Pre-match nerves and anxiety are part and parcel of a tennis player’s life. Whatever level you play at, you’ll no doubt have felt that nervous tension in the pit of your stomach, which to some can be disastrously debilitating, while others channel the excitement and come out on top.
The psycho-physiological aspect of tennis is one of the areas that sets it apart from other sports and understanding the physiological response of the body to stress in this sort of situation can be an asset to improving your response and your overall performance.
Our stress response is controlled by the hormones adrenaline and cortisol. The Fight or Flight mechanism helps ensure we have the energy to combat the stress of a situation, by signalling the need to break down glycogen stores or initiate the conversion of fat or protein to produce energy – where glycogen isn’t available.
For some the stress is defined as Eustress which is an excitement or euphoric state accompanied by a ‘seize the day’ attitude, while for others it is Distress – the heightened anxiety that can knock a player off their game, often seen in the early stages of a match.
However, part of that stress response has the effect of down regulating body systems that are considered less important during times of stress. Our digestive function and immune response are the two areas where this is most commonly experienced, opening up the tennis player to a range of unwanted health concerns.
When stress impacts on digestion it can have serious consequences both in terms of unwelcome symptoms, but also to the ability to absorb nutrients effectively.
Production of cortisol down regulates our secretion of Hydrochloric Acid, the main component of stomach acid.
Not only is this the first line of defence for destroying any food-borne bacteria or pathogens, but it is needed in order to release digestive enzymes which start the job of breaking down food into the molecules that will later be absorbed in the intestines.
It is also needed to help absorb specific nutrients in the stomach and to produce the carrier molecule that allows us to absorb vitamin B12 from our food – one of the main catalysts in energy production within the body.
If pathogenic bacteria reach the small intestines they can affect the balance of microflora adversely, which in turn can reduce the barrier protection to the gut wall – already compromised due to the down-regulation of the immune system. We carry around 80% of our immune antibodies in and around the digestive tract as this is actually our biggest interface with ‘the outside world’.

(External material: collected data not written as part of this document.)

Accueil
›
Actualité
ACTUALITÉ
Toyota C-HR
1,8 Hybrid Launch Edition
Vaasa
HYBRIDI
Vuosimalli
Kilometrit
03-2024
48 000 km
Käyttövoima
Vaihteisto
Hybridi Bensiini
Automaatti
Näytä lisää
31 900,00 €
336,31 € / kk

Cortisol down regulates our immune function so the immune antibodies that normally protect the gut and surrounding tissue from harmful bodies are reduced, leaving us more susceptible to gut-derived toxins and bacteria. This can manifest in symptoms like bloating, cramping, pain and diarrhoea. And worse still, the lack of gut defence could lead to the development of food intolerances, which can result in symptoms such as fatigue, muscle or joint pain, or brain fog to name a few.

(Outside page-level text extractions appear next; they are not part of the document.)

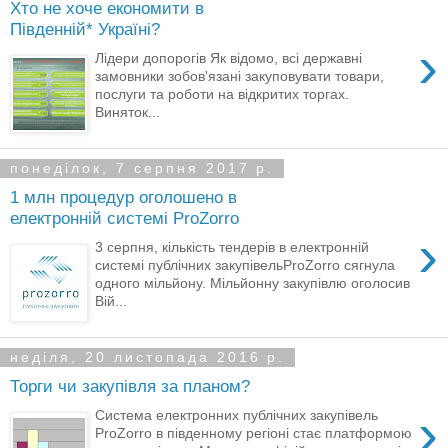
Хто не хоче економити в
Південній* Україні?
›
Лідери допорогів Як відомо, всі державні
замовники зобов'язані закуповувати товари,
послуги та роботи на відкритих торгах.
Виняток...
понеділок, 7 серпня 2017 р.
1 млн процедур оголошено в
електронній системі ProZorro
›
3 серпня, кількість тендерів в електронній
системі публічних закупівельProZorro сягнула
одного мільйону. Мільйонну закупівлю оголосив
Вій...
неділя, 20 листопада 2016 р.
Торги чи закупівля за планом?
›
Система електронних публічних закупівель
ProZorro в південному регіоні стає платформою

Similarly, if the gut flora is disturbed and digestive enzymes are not being produced appropriately, the body is going to struggle to absorb the nutrients from even the most perfect diet leaving you depleted in energy and recovery nutrients.

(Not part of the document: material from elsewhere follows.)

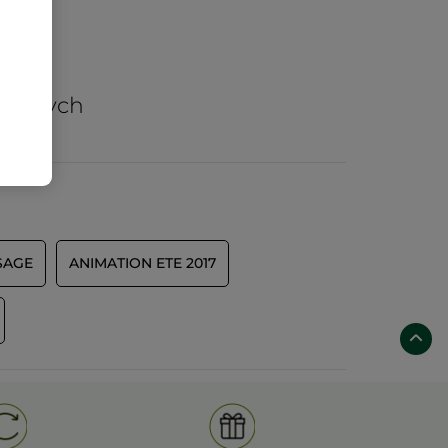
arów
nicznych
SAGE
ANIMATION ETE 2017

So there are two areas to address. Firstly release of cortisol. Managing the release of the hormone on match day is more a psychological issue rather than a nutritional one. However, managing cortisol levels the rest of the time will help diminish the effects on an ongoing basis – after all, life is constantly presenting us with stress which will elicit the same reaction: busy jobs, home and family life, exam stress are just a few examples.
The most important part of the process is to ensure that you eat regularly. Skipping meals means the body has to release cortisol to break down stored energy, while eating 3 good meals and 2 snacks per day can help reduce demand.
Similarly eating a high sugar diet will cause energy dips that will see more pressure being put on cortisol release, so stick to low GI food choices: instead of processed foods, refined sugars and saturated fats choose whole-grains, plenty of fruit and vegetables and lean protein in the form of chicken, turkey or fish.
And avoid stimulants such as alcohol and caffeine – so coffee, tea and caffeinated soft drinks are out!
The second area to think about is ensuring that gut function is restored to normal. You can stimulate stomach acid production by starting the day with a cup of hot water and lemon, take a spoonful of apple cider vinegar before each meal, and include bitter foods like radish, artichokes, beetroot, lemon, garlic, ginger, turmeric and dark green or red leaves.
Beneficial gut bacteria can be supported by eating plenty of fruit and vegetables – they thrive on fibre, whereas pathogenic bacteria like to feed on sugar so cutting off their food source will help to rebalance your gut flora.
But if you still experience digestive disturbance you may need some specialist advice from a nutritional therapist or sports dietician who can organise gut function tests to understand the complete picture and help restore your gut to better health!